[Data excerpts]
_ _ _

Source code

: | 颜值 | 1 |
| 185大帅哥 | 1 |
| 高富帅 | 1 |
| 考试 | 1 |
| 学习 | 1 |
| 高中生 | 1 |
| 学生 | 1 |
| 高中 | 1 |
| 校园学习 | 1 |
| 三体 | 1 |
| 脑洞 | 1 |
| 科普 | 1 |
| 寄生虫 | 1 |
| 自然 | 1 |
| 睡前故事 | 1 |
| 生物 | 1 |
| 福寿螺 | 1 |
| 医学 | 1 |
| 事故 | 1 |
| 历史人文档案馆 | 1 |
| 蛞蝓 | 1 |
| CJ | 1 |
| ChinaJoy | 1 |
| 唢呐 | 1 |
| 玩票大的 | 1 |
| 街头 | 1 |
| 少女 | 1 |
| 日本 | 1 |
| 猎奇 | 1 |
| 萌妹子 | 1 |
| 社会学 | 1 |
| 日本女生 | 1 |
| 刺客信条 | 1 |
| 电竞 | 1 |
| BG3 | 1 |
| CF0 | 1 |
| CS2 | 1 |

_ _ _

*Action item*: Can you reproduce every line of the entries above without altering a single character?

*Solved exercise*:
Source code

: | 颜值 | 1 |
| 185大帅哥 | 1 |
| 高富帅 | 1 |
| 考试 | 1 |
| 学习 | 1 |
| 高中生 | 1 |
| 学生 | 1 |
| 高中 | 1 |
| 校园学习 | 1 |
| 三体 | 1 |
| 脑洞 | 1 |
| 科普 | 1 |
| 寄生虫 | 1 |
| 自然 | 1 |
| 睡前故事 | 1 |
| 生物 | 1 |
| 福寿螺 | 1 |
| 医学 | 1 |
| 事故 | 1 |
| 历史人文档案馆 | 1 |
| 蛞蝓 | 1 |
| CJ | 1 |
| ChinaJoy | 1 |
| 唢呐 | 1 |
| 玩票大的 | 1 |
| 街头 | 1 |
| 少女 | 1 |
| 日本 | 1 |
| 猎奇 | 1 |
| 萌妹子 | 1 |
| 社会学 | 1 |
| 日本女生 | 1 |
| 刺客信条 | 1 |
| 电竞 | 1 |
| BG3 | 1 |
| CF0 | 1 |
| CS2 | 1 |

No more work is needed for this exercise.